Но Селиван так и остался стоять у двери.

— Скажи—ка мне, Селиван, — и посмотрел на стоящего у двери полицейского, но тот только недоуменно моргал и ничего не произносил.

— Как тебя по батюшке?

— Степаном отца звали.

— Вот что, Селиван Степаныч. в последнее время на станции никаких происшествий не было?

— Никак нет, — гаркнул Селиван.

Путилин вновь поморщился.

— Потише, чай не на платформе паровоз перекрикиваешь.

— Извиняюсь, Ваше Высокородие!

— Так было что—то или нет? Мне интерес представляет все, что было.

— Да ничего такого и не было, у нас же публика вся, почитай, из благородных, а они поведения богоугодного.

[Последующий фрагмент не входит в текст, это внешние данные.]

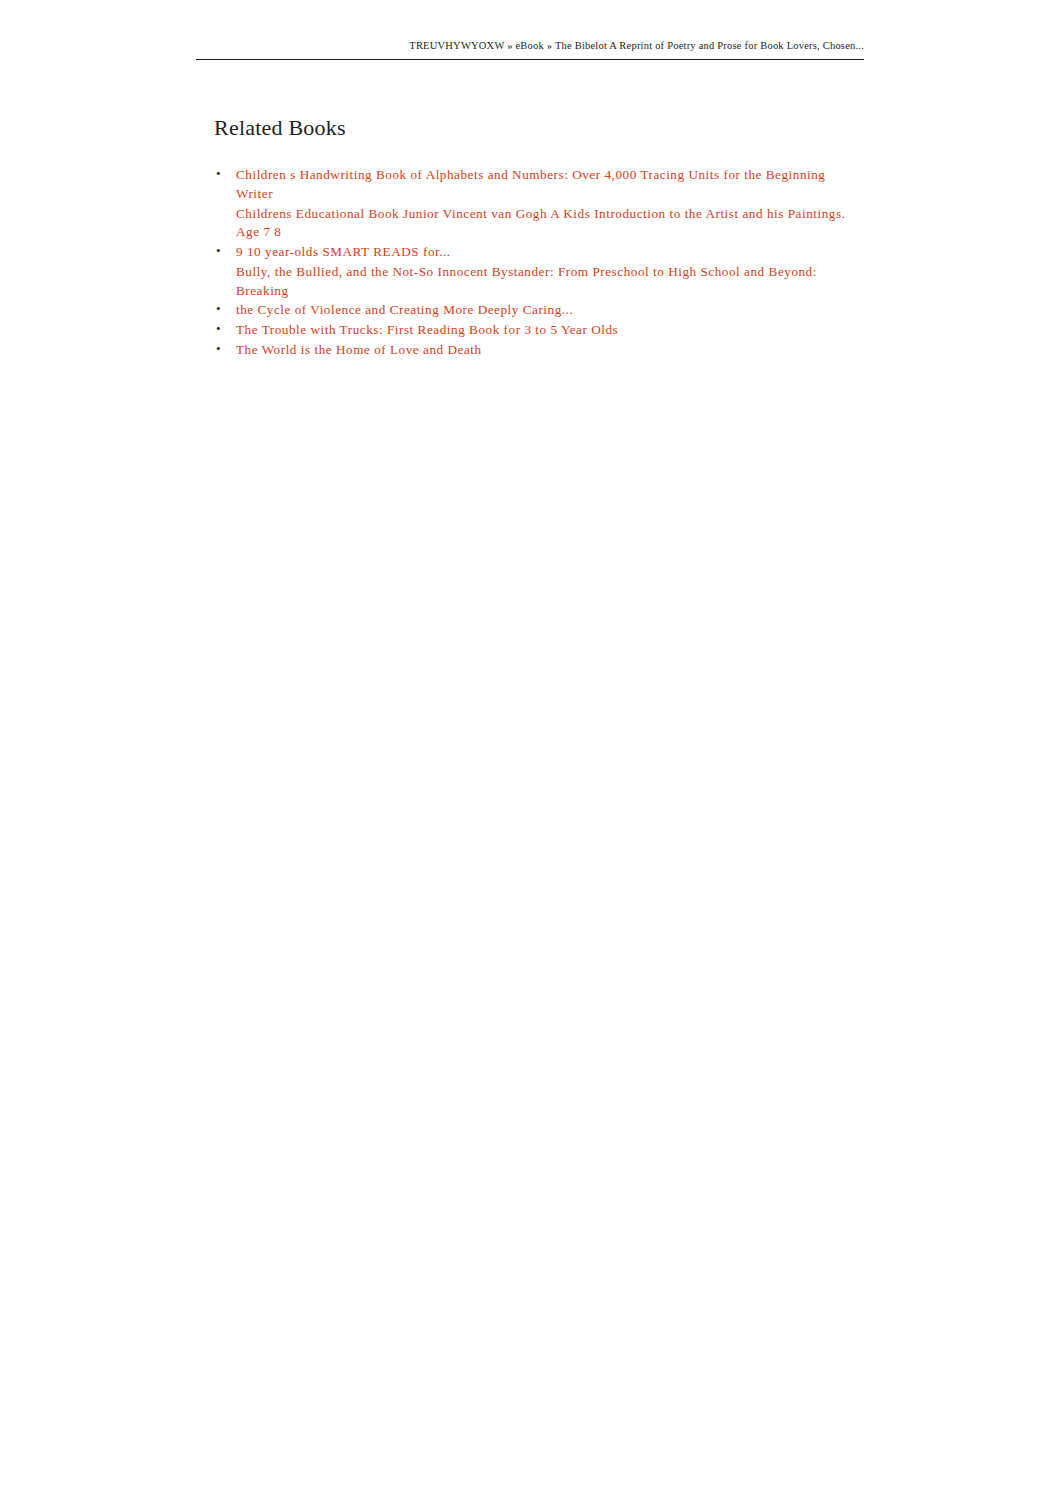TREUVHYWYOXW » eBook » The Bibelot A Reprint of Poetry and Prose for Book Lovers, Chosen...
Related Books
Children s Handwriting Book of Alphabets and Numbers: Over 4,000 Tracing Units for the Beginning Writer
Childrens Educational Book Junior Vincent van Gogh A Kids Introduction to the Artist and his Paintings. Age 7 8
9 10 year-olds SMART READS for...
Bully, the Bullied, and the Not-So Innocent Bystander: From Preschool to High School and Beyond: Breaking
the Cycle of Violence and Creating More Deeply Caring...
The Trouble with Trucks: First Reading Book for 3 to 5 Year Olds
The World is the Home of Love and Death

— И офицеры ведут себя пристойно, и, скажем, молодые люди.

— Вы про это, — Селиван выдавил на одном дыхании, — офицеры те иной раз, когда выпимши лишнего, что—нибудь учудят, но меж собой, а чтобы к статским ни—ни.

— А молодёжь?

— Они тоже, конечно, ведут не подобающе, вот намедни трое совсем молоденькие, а вина видимо, попробовали, хотя и вели себя тихо, но какие—то настороженные были.

— Если запомнил, чем привлекли взгляд?

— Больно уж тихо себя вели.

— Запомнил их?

— Увидел бы, узнал.

— В чем они одеты были.

— В гимназической форме.

— Не вспомнишь, какой гимназии?

— Никак нет.

— Убиенного видел?

— Так точно.

— Не он ли среди тех гимназистов был?

— Не могу знать, этот без головы и голый, в таком виде не признать.

— Хорошо, тогда опиши тех гимназистов.

Селиван так толково их описал, что Путилин достал книжку и занес слово в слово сказанное полицейским. Иван Дмитриевич привык запоминать или записывать все, чтобы потом отсечь лишнее, словно скульптор от куска мрамора.

— Ступай, братец, — начальник сыскного отделения смотрел в окно.